Time: April 2006 through July 2007
Budget: The Center for Fine Art Photography, www.c4fap.org coordinated the selection, professionally framed all work and coordinated delivery and pick-up. As Manager of the art program, I coordinated all logistics and compliance with aviation standards and was responsible for creating four separate brochures for each exhibit change.
Details: These exhibits were by invitation through the Center for Fine Art Photography
Press: Featured in the New York Times, Escapes section, front page, March 30, 2007
Team: Larry Padgett, Amy Laugesen, Azarie Furlong
My role: Art Program Manager, Denver International Airport; curator, copywriter, director of installations
As the Director of the Art Program at Denver International Airport my goal was to bring awareness to the cultural assets that Denver metro area has to offer. In 2006 and 2007, four separate exhibits with the Center for Fine Art Photography in Fort Collins, Colorado, we exhibited a collection of photographs of international caliber.

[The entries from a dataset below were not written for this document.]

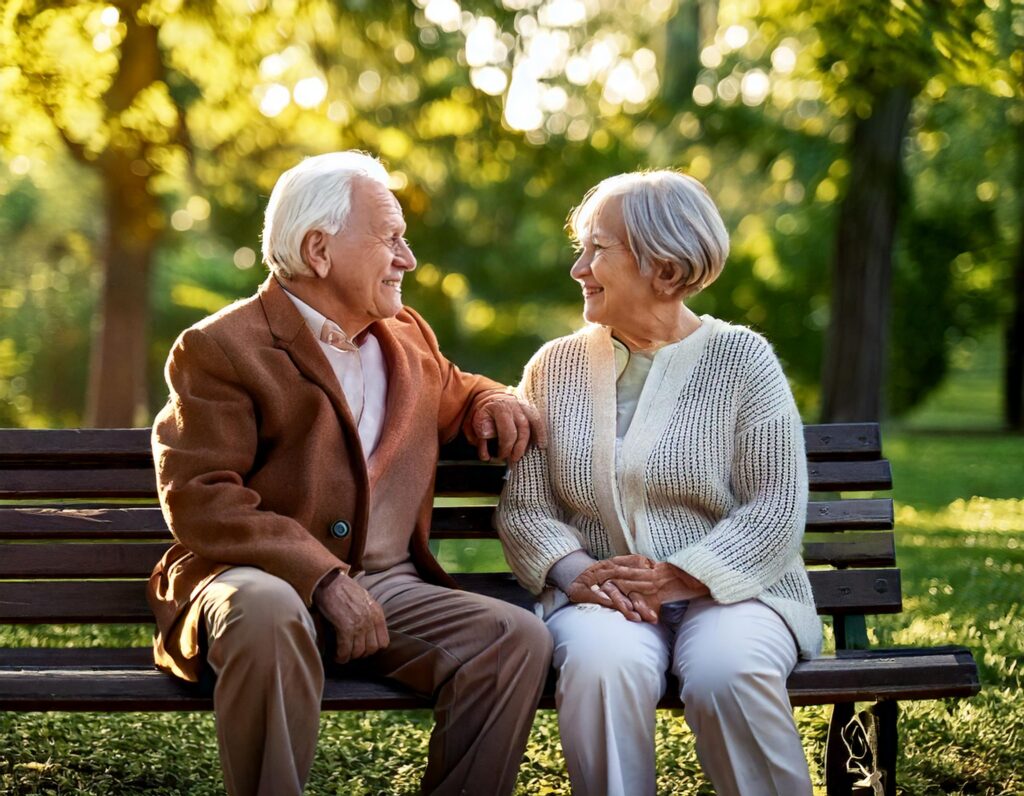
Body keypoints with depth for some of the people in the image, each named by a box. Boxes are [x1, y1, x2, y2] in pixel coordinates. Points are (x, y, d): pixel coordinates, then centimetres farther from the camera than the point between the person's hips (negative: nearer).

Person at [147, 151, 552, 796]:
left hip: (390, 586, 6)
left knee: (520, 637, -20)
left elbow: (452, 391, 41)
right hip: (259, 579, -5)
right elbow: (200, 502, -13)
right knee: (268, 612, -41)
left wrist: (491, 401, 15)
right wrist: (324, 579, -22)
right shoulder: (220, 348, -4)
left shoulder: (408, 336, 19)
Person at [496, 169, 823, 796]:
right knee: (601, 663, -33)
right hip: (602, 594, 1)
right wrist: (575, 571, -14)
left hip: (727, 588, -1)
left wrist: (676, 578, -17)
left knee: (726, 673, -34)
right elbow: (523, 508, 7)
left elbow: (775, 510, -5)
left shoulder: (741, 358, 2)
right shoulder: (555, 367, 11)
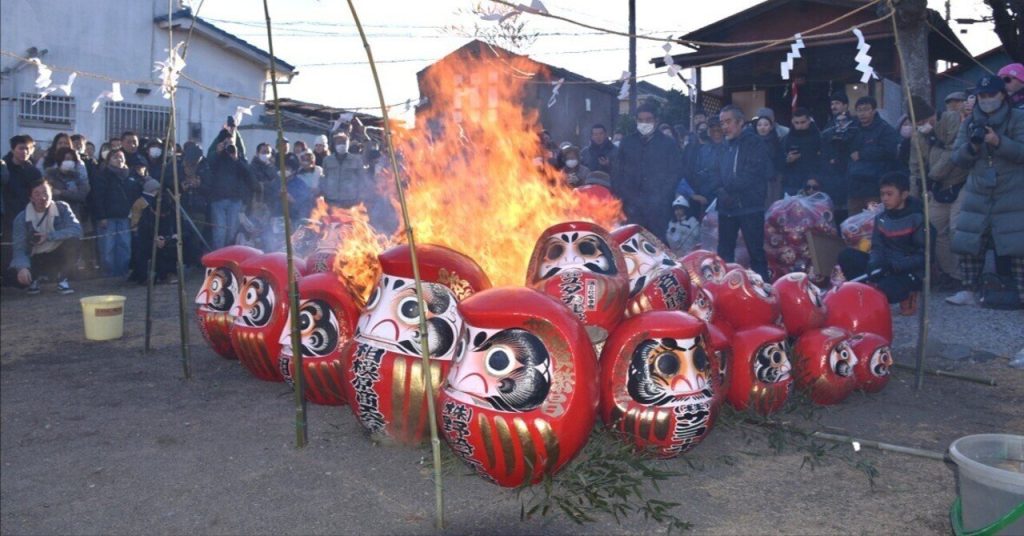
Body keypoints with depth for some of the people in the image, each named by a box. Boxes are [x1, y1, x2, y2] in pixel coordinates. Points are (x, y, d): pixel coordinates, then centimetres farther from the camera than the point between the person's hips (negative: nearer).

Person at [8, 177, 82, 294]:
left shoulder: (62, 208, -9)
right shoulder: (21, 218, -10)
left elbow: (77, 230, -22)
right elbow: (19, 248, -16)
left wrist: (49, 236, -26)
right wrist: (23, 267, -36)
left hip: (59, 255, 0)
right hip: (36, 259, 0)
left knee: (73, 241, -30)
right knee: (18, 275, -30)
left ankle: (62, 279, -9)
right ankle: (33, 279, 11)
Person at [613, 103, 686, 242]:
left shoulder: (669, 144, 8)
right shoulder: (627, 143, 14)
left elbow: (675, 173, 5)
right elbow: (618, 172, 12)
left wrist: (659, 198, -6)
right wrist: (625, 197, 1)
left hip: (658, 208, -1)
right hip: (632, 206, 2)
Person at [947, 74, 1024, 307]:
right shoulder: (969, 123, 11)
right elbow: (957, 157, 5)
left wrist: (998, 142, -26)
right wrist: (972, 146, -14)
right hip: (977, 195, 4)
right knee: (968, 244, 2)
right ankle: (968, 291, 11)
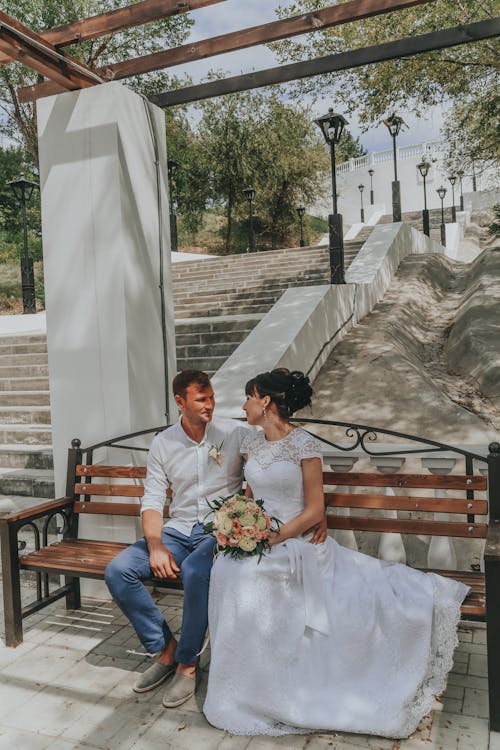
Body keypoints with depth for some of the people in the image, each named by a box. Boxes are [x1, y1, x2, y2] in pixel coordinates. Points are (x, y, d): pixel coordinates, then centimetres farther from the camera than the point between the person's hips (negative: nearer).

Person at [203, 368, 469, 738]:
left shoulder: (304, 444, -9)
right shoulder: (251, 443, 10)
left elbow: (315, 509, -9)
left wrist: (275, 538, -17)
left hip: (295, 541, -3)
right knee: (231, 574, -24)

This exhibit offered passengers the opportunity for a moment of pause in what can be a hectic environment of travel.
The landscape of most airports is frustrating at best, from low ceilings, crowded passageways, or overwhelming commercial advertising plastered on trains, walls, and busses. Humanizing the public spaces with creativity can offer a moment of pause that can lift the spirit and give the passenger something else to think about during their travels. This exhibit of world class photography greatly enhanced the spaces at DIA. Utilizing locations sprinkled throughout Denver International Airport as a venue for visual, literary and performing arts positively affected the mood of more than 50 million passengers per year. The built environment can and most often does affect our mood.